The only thing that was supposed not historically accurate in Argo was they were not chased at the end when the plane took off.
I never liked that kind of humor McFarland did on that show when Don Rickles did it and Rickles did it better.
Was basically satisfied with last night's results. Thank heavens DeNiro didn't win. Get out of the profession, hack! A real actor got the award. Thrilled Quentin won for his writing. Someone who actually takes the screenplay seriously and won't let actors jerk off all over it. Happy with Suger Man for best doc, too. Entertaining, and not some sententious BS that all the rest in the category seemed to be. Michelle Obama was a great move. Apparently, Harvey Weinstein got the idea and worked it out.

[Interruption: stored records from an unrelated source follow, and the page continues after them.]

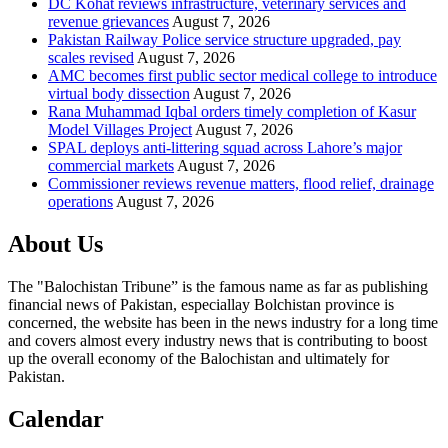
DC Kohat reviews infrastructure, veterinary services and
revenue grievances
August 7, 2026
Pakistan Railway Police service structure upgraded, pay
scales revised
August 7, 2026
AMC becomes first public sector medical college to introduce
virtual body dissection
August 7, 2026
Rana Muhammad Iqbal orders timely completion of Kasur
Model Villages Project
August 7, 2026
SPAL deploys anti-littering squad across Lahore’s major
commercial markets
August 7, 2026
Commissioner reviews revenue matters, flood relief, drainage
operations
August 7, 2026
About Us
The "Balochistan Tribune” is the famous name as far as publishing
financial news of Pakistan, especiallay Bolchistan province is
concerned, the website has been in the news industry for a long time
and covers almost every industry news that is contributing to boost
up the overall economy of the Balochistan and ultimately for
Pakistan.
Calendar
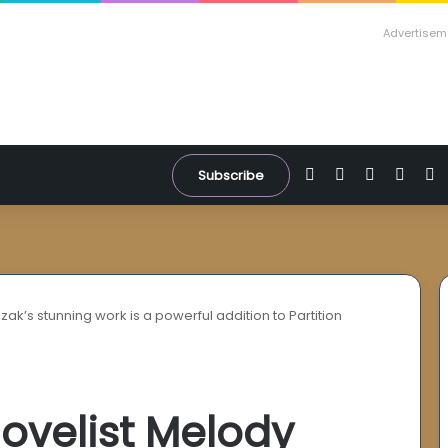
Advertisem
Facebook
X
YouTube
Inst
W
Subscribe
zak’s stunning work is a powerful addition to Partition
novelist Melody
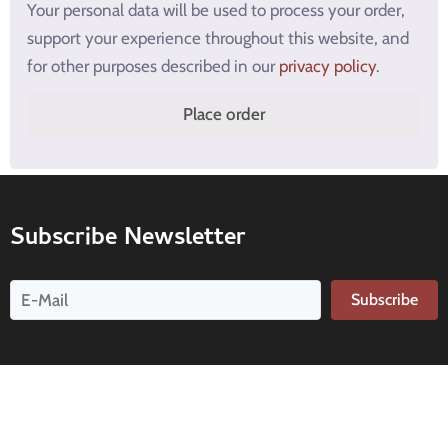
Your personal data will be used to process your order,
support your experience throughout this website, and
for other purposes described in our
privacy policy
.
Place order
Subscribe Newsletter
Subscribe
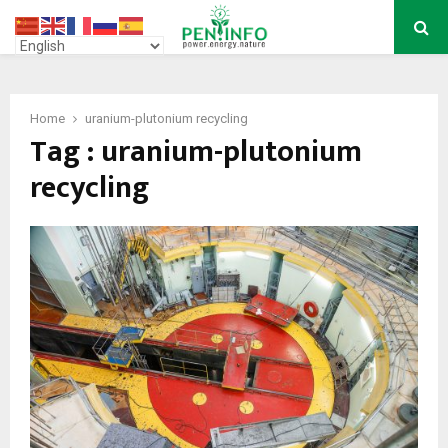
PRIMARY
MENU
Home
uranium-plutonium recycling
Tag : uranium-plutonium
recycling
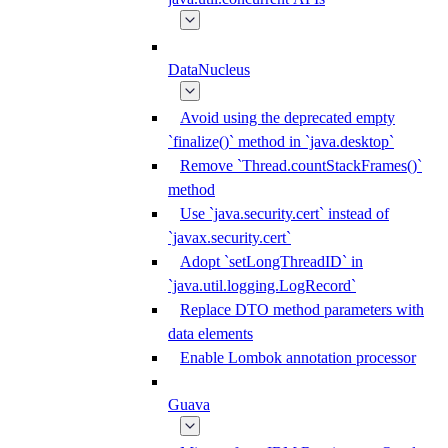
DataNucleus
Avoid using the deprecated empty
`finalize()` method in `java.desktop`
Remove `Thread.countStackFrames()`
method
Use `java.security.cert` instead of
`javax.security.cert`
Adopt `setLongThreadID` in
`java.util.logging.LogRecord`
Replace DTO method parameters with
data elements
Enable Lombok annotation processor
Guava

OK, I thought I had never seen a Jennifer Lawrence film, but a quick Wiki-check reveals she was in the latest X-Men, which I saw most of in a hotel and I guess she was fine in that. But, based on this alone (especially after the first few questions), I am now officially a fan:
She seems very authentic. I read an article about her where someone went an interviewed her and she had them meet her somewhere hiking and she just went and squated behind a tree to take a piss.
Re Argo, here's a ten minute segment from the terrific BBC series "Witness" where they interview some key figure in an event, in this case the Canadian ambassador in Tehran at the time.
I actually went the other way. I now start to doubt how much of this is genuine and how much of it is a shtick. There seems to be a bit of a Hathaway backlash for "wanting" her Oscar too much. But I don't believe too much in people who have been pressed up against the industry's bosom and still pretend not to be part of the machine. Lawrence is a talented actress (lightyears ahead of other actresses of her generation à la Kristen Stewart) but I don't believe the authenticity of her public persona any more or less than of any other actor/actress.
Eye of the beholder. For me, I have gone from really liking Hathaway on-screen to becoming incredibly annoyed at her public persona, based on her (in my humble view) faux sincerity at awards shows. Last night's seemingly private aside of "...it came true..." for example seemed so pre-thought-out. Just grab it and yell it to the audience. Yes, My Dream Came True. That's something to be proud of. Not whispery cutesy about. But, seriously, little could be less important.